Give back the listing in full and exactly, leaving out the images.

#### [DATA SHOWN]
------------------------------------------------------------

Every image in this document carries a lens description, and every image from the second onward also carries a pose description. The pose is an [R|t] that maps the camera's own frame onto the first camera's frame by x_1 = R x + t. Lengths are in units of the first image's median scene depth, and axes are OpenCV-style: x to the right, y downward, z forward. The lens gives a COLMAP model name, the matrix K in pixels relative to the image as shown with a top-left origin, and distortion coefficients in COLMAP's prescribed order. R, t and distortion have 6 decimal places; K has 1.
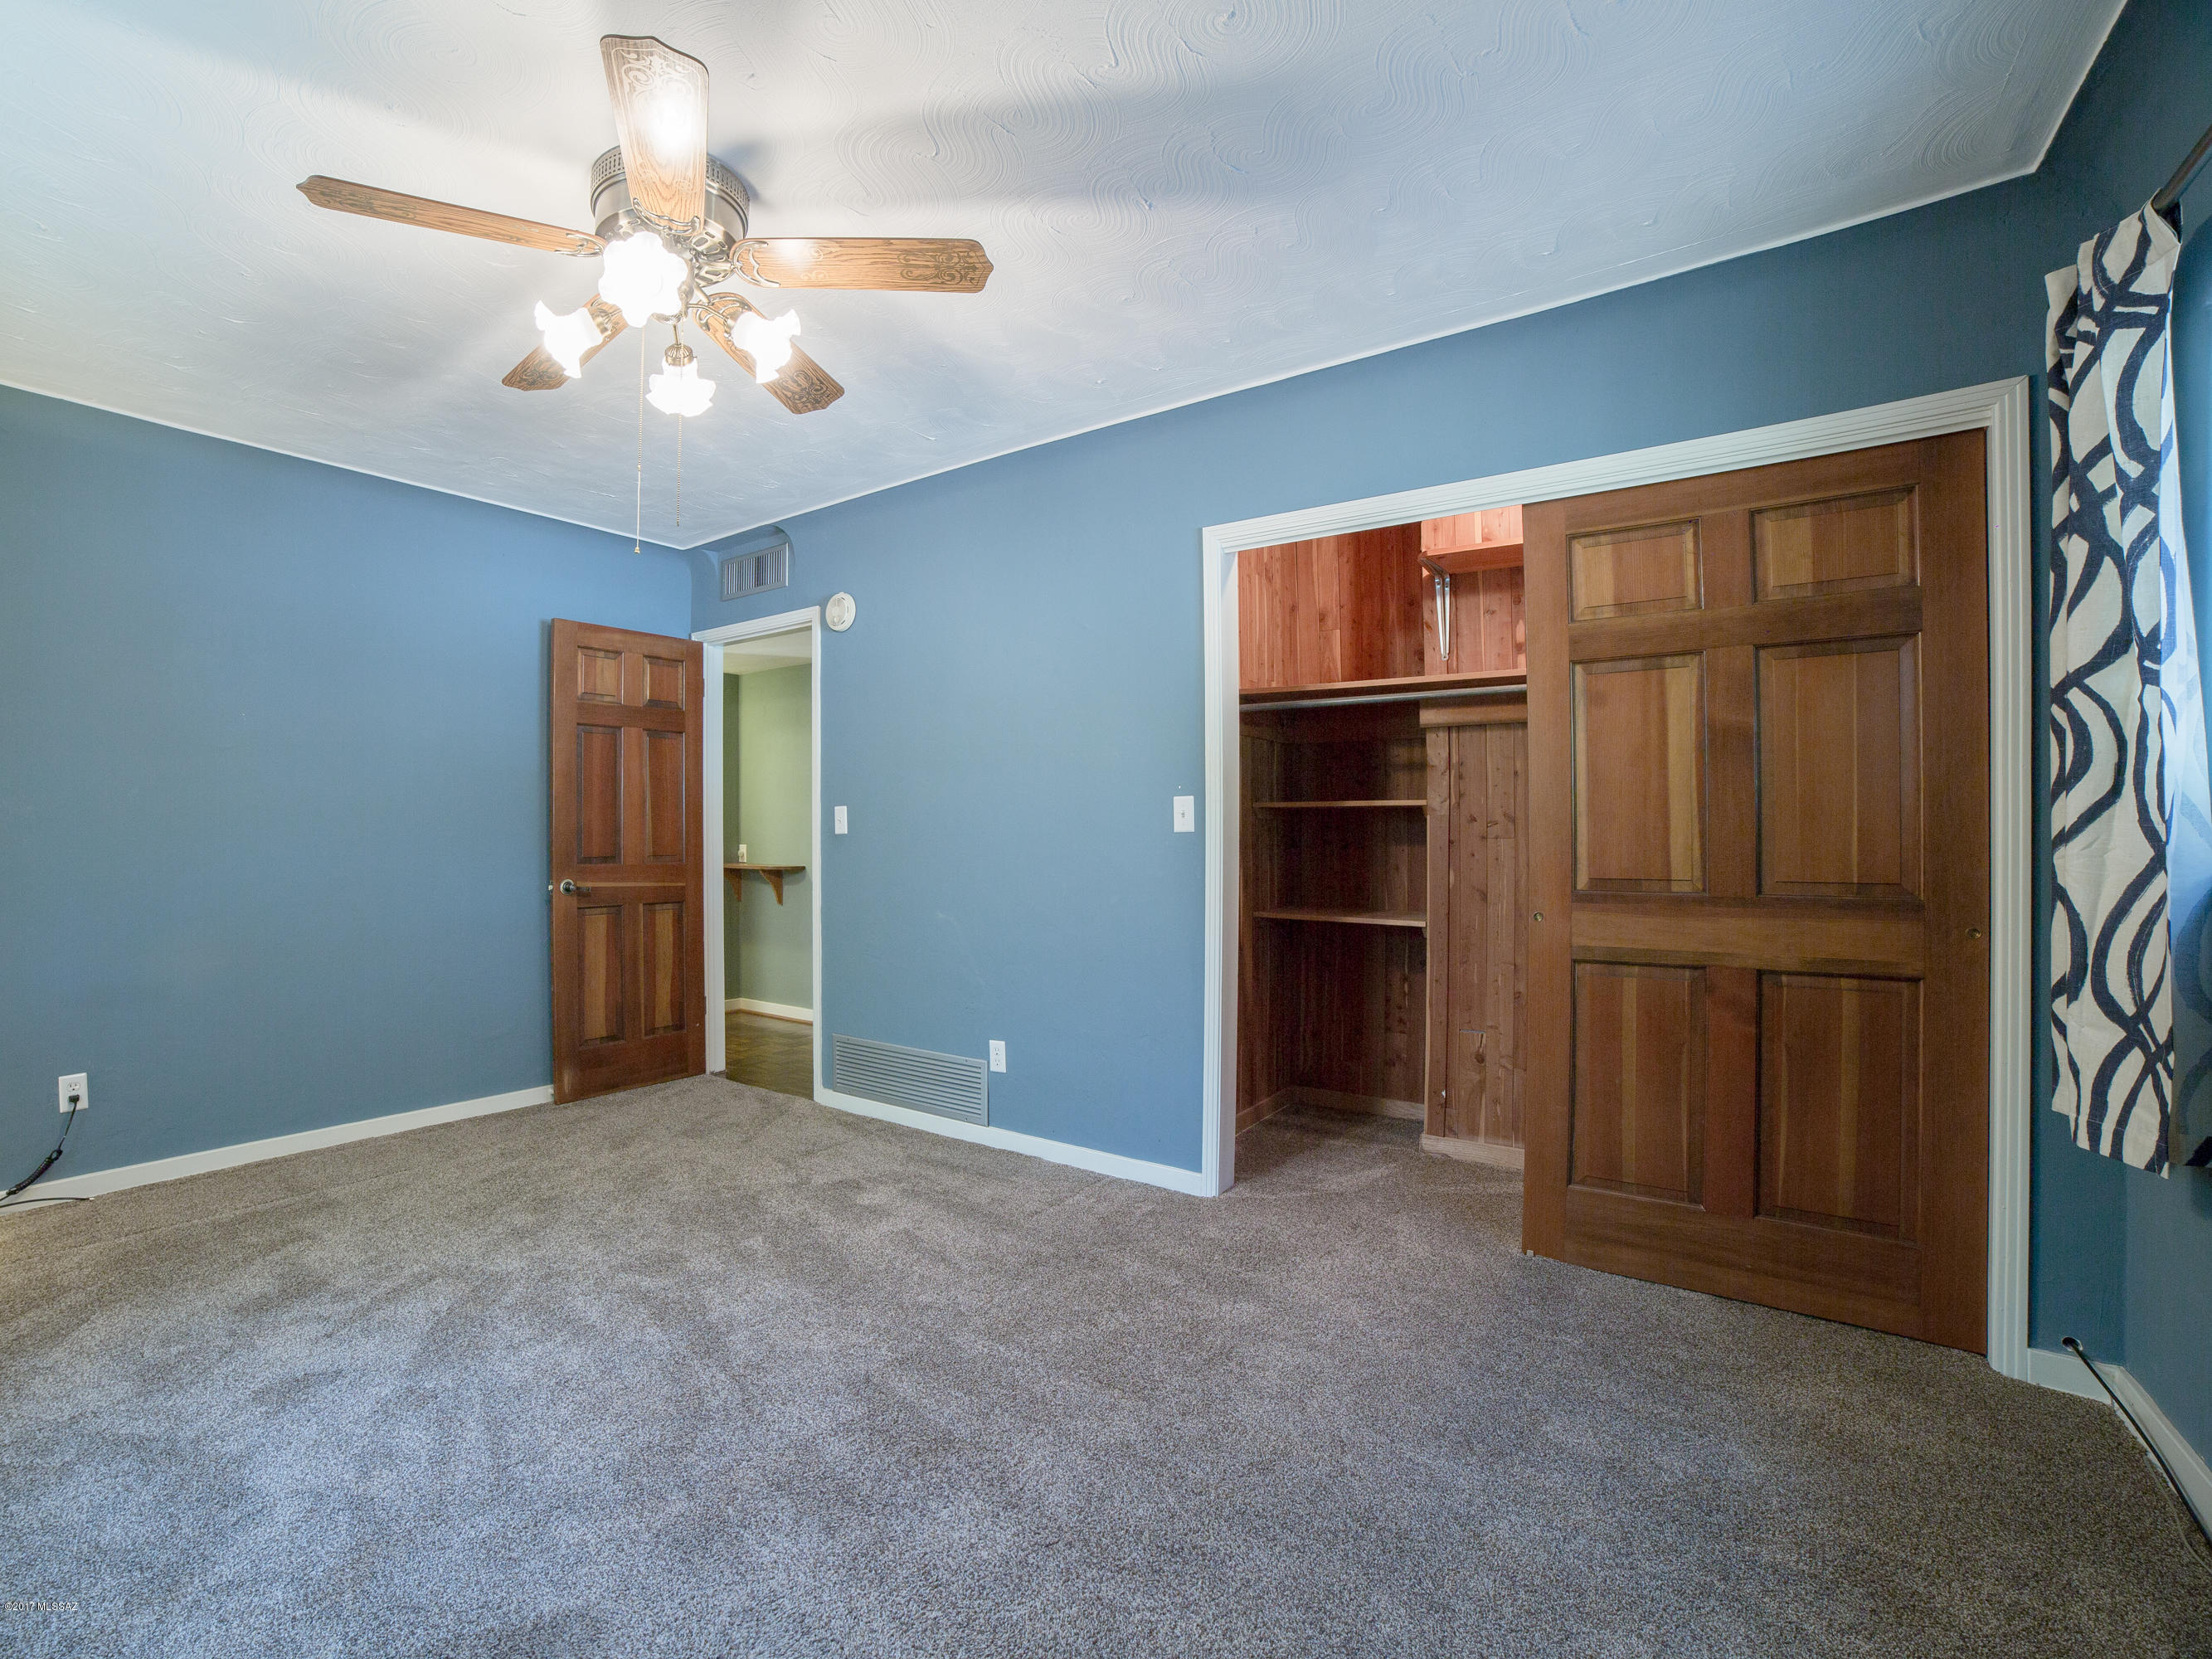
lens RADIAL K [[945.8, 0, 869.8], [0, 945.8, 829.9], [0, 0, 1]] dist [-0.000090, 0.000260]
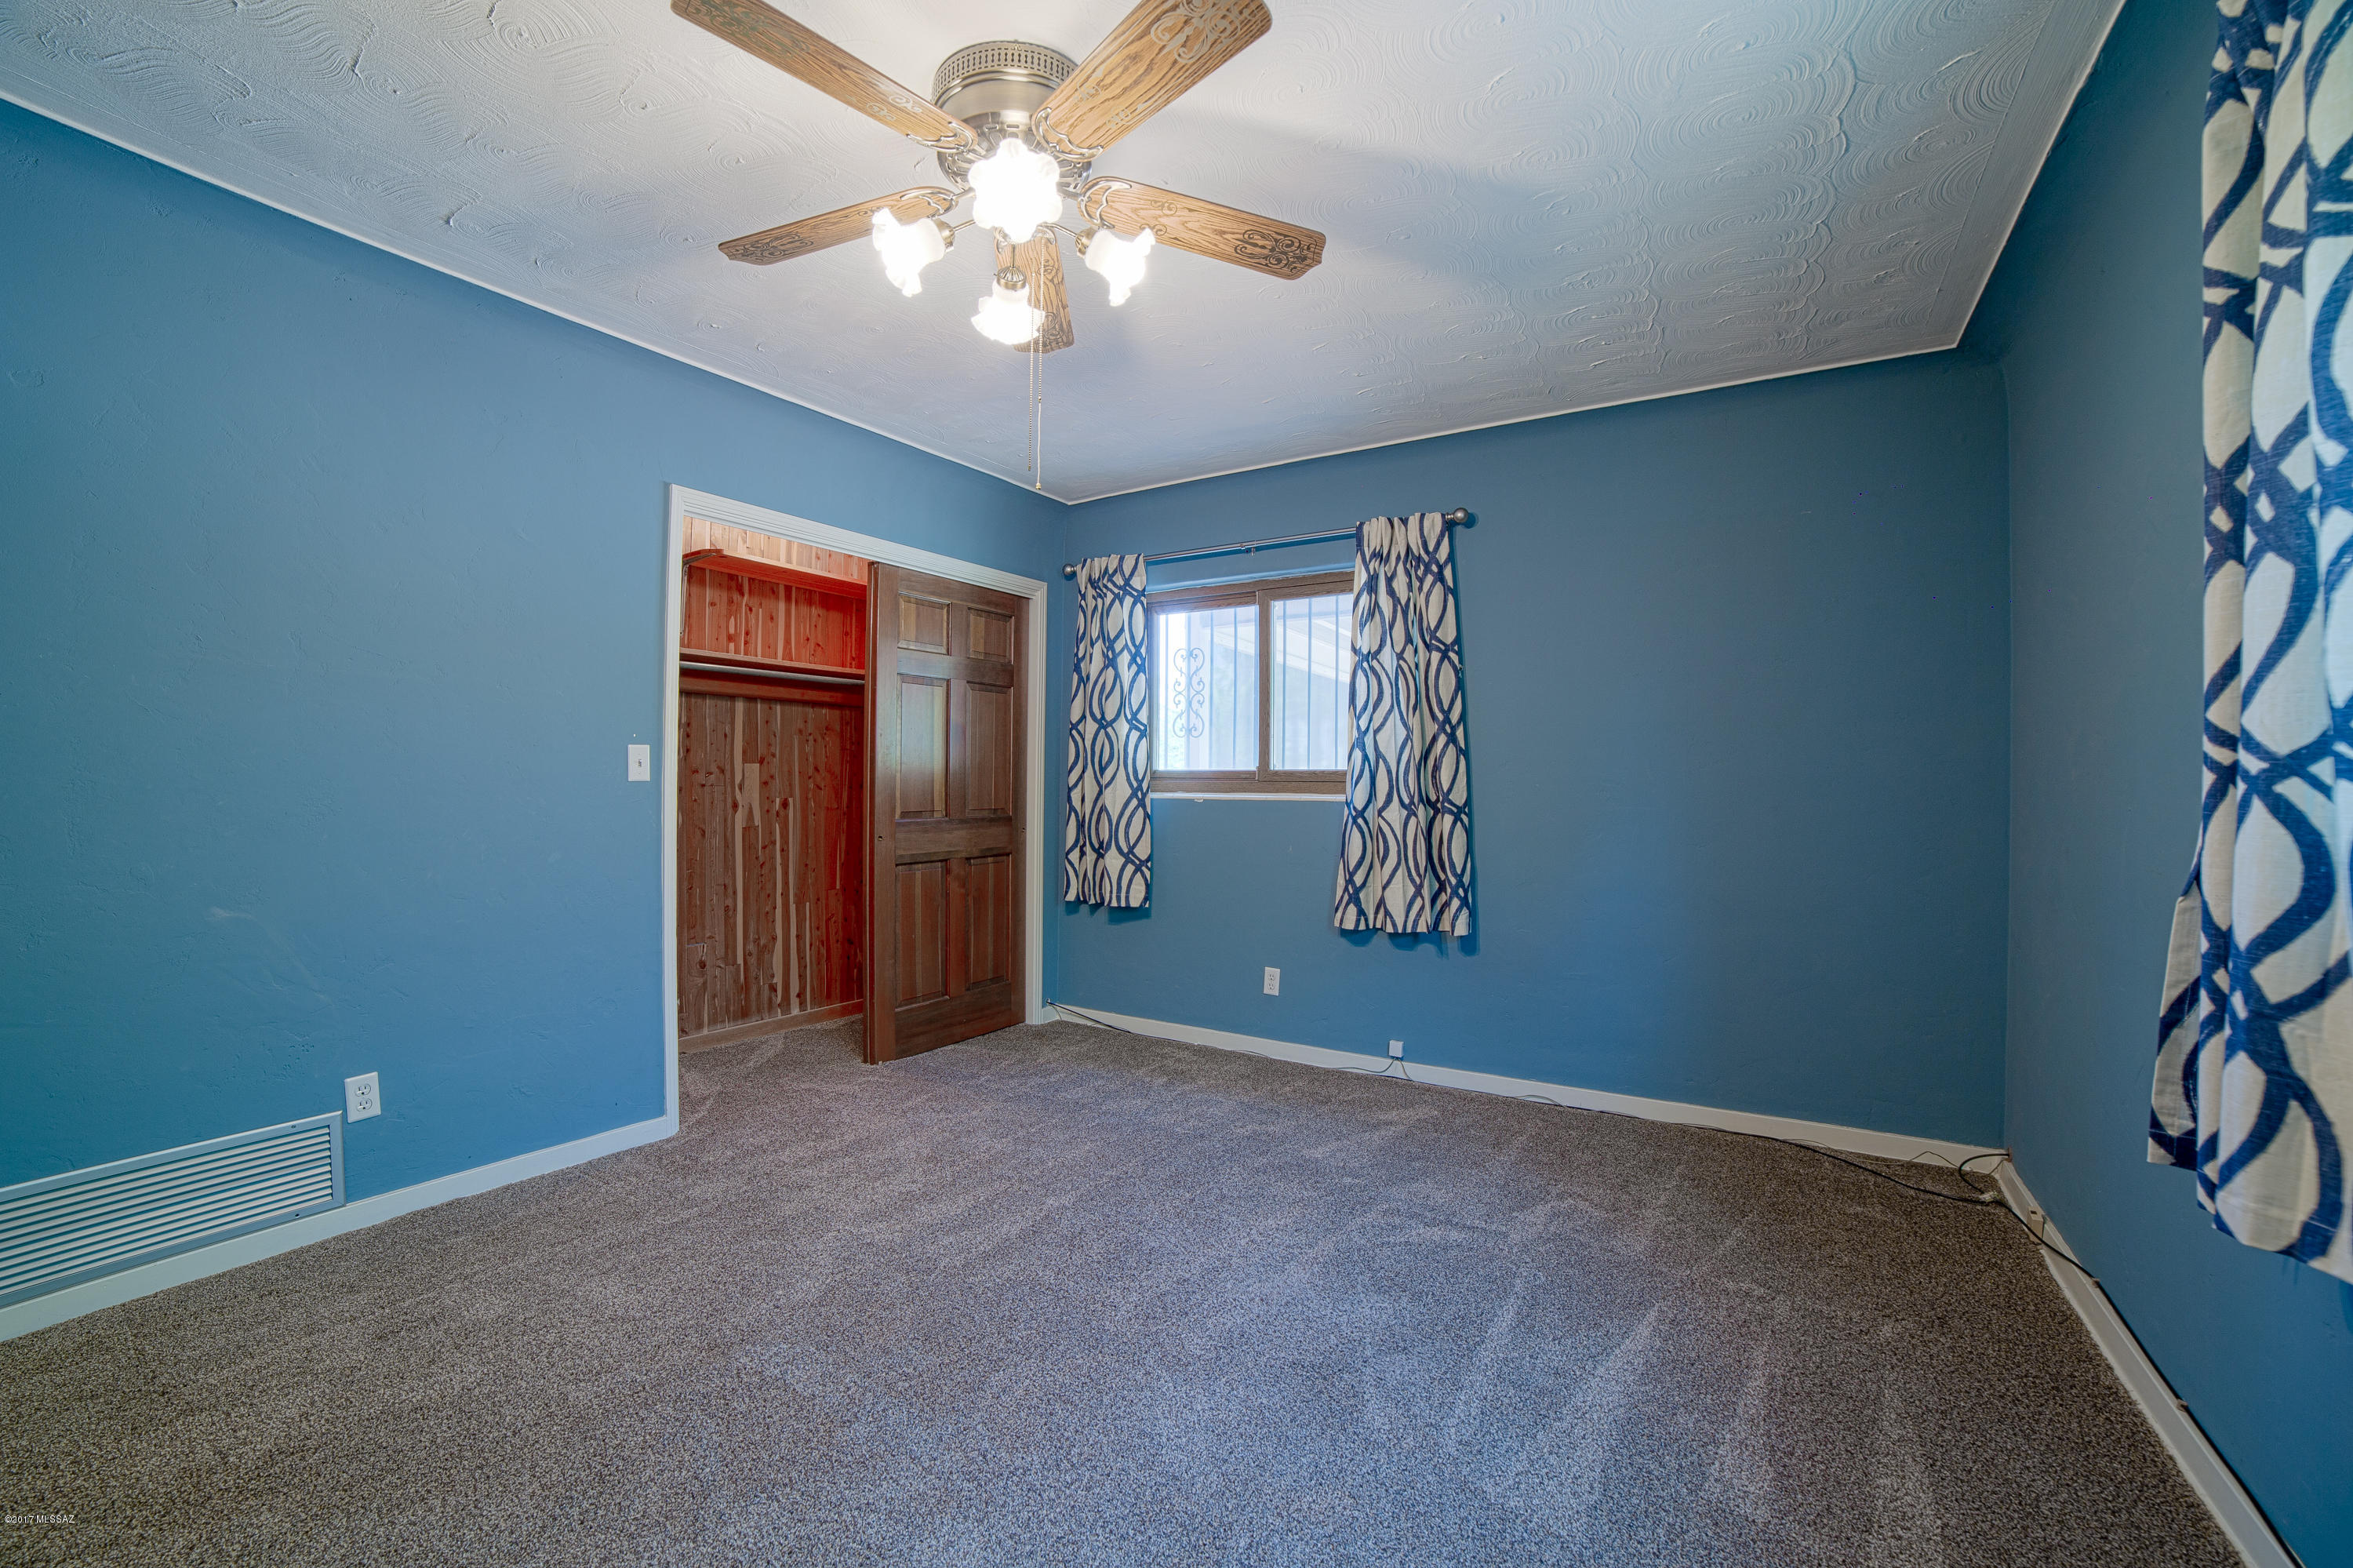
lens RADIAL K [[998.0, 0, 1172.9], [0, 998.0, 773.6], [0, 0, 1]] dist [-0.143604, 0.061470]
pose [[-0.082996, 0.008918, 0.996510, -0.947153], [-0.005701, 0.999939, -0.009423, 0.001147], [-0.996534, -0.006463, -0.082940, 0.714156]]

------------------------------------------------------------

#### [EXPECTED ANSWER]
Every image in this document carries a lens description, and every image from the second onward also carries a pose description. The pose is an [R|t] that maps the camera's own frame onto the first camera's frame by x_1 = R x + t. Lengths are in units of the first image's median scene depth, and axes are OpenCV-style: x to the right, y downward, z forward. The lens gives a COLMAP model name, the matrix K in pixels relative to the image as shown with a top-left origin, and distortion coefficients in COLMAP's prescribed order. R, t and distortion have 6 decimal places; K has 1.
lens RADIAL K [[945.8, 0, 869.8], [0, 945.8, 829.9], [0, 0, 1]] dist [-0.000090, 0.000260]
lens RADIAL K [[998.0, 0, 1172.9], [0, 998.0, 773.6], [0, 0, 1]] dist [-0.143604, 0.061470]
pose [[-0.082996, 0.008918, 0.996510, -0.947153], [-0.005701, 0.999939, -0.009423, 0.001147], [-0.996534, -0.006463, -0.082940, 0.714156]]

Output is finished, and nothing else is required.